A 42-year-old Baton Rouge man was arrested in connection with a bomb threat that shut down and forced the evacuation of the entire Louisiana State University Campus earlier this week.

LSU police and other law enforcement arrested William Bouvay Jr. on Tuesday on suspicion of communicating the false information of a planned bombing, the university released in statement Wednesday. Bouvay is booked in the East Baton Rouge Parish Prison.

Bouvay voluntarily agreed to go police for questioning during which he admitted to calling 911 and making the bomb threat. Authorities said he also told the location of the phone used to make the call.

Louisiana State University Police Chief Lawrence Rabalais said “cooperation, assistance and old fashioned police work was instrumental in a quick resolution to this incident.”

An unknown caller dialed the East Baton Rouge Parish 911 Center around 10:32 a.m. Monday, alerting authorities that multiple bombs were on the campus ready to detonate in two hours.

The university reacted swiftly, evacuating the entire campus – home to more than 30,000 students and teachers – and urged people to stay away. Resources from the state, the FBI and others were brought in but no explosives were found after a building-by-building sweep of the entire campus.

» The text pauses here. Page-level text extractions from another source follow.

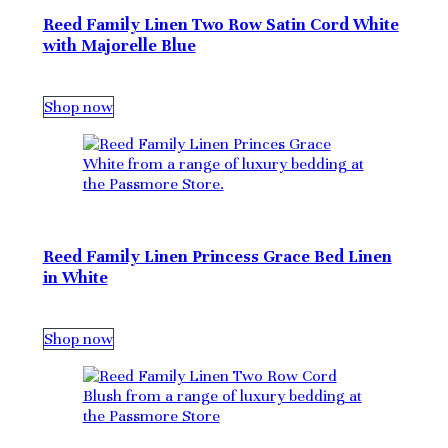
Reed Family Linen Two Row Satin Cord White
with Majorelle Blue
Shop now
Reed Family Linen Princess Grace Bed Linen
in White
Shop now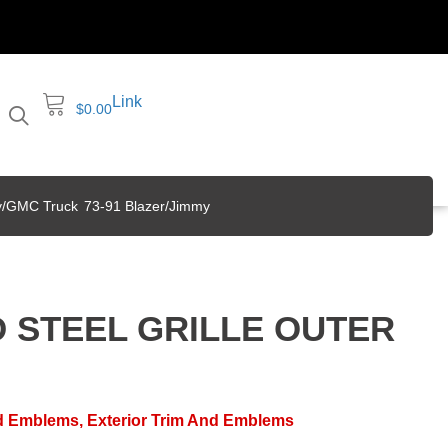
Link
$
0.00
y/GMC Truck
73-91 Blazer/Jimmy
D STEEL GRILLE OUTER
nd Emblems
,
Exterior Trim And Emblems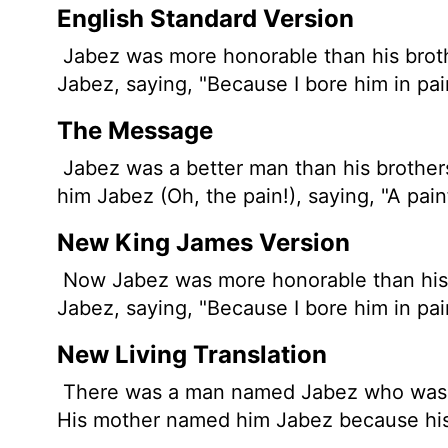
English Standard Version
Jabez was more honorable than his broth
Jabez, saying, "Because I bore him in pai
The Message
Jabez was a better man than his brother
him Jabez (Oh, the pain!), saying, "A painf
New King James Version
Now Jabez was more honorable than his b
Jabez, saying, "Because I bore him in pai
New Living Translation
There was a man named Jabez who was mo
His mother named him Jabez because his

Authorities determined the 911 call was made from a deactivated cell phone that was only able to make emergency calls. Investigators had to lock down a GPS location for the call to identify the Skysail Ave. location in Baton Rouge, La., after which Bouvay became a suspect.

LSU is the latest college to face a bomb scare. Last week, schools in Ohio, Texas and North Dakota had similar threat with no explosives found.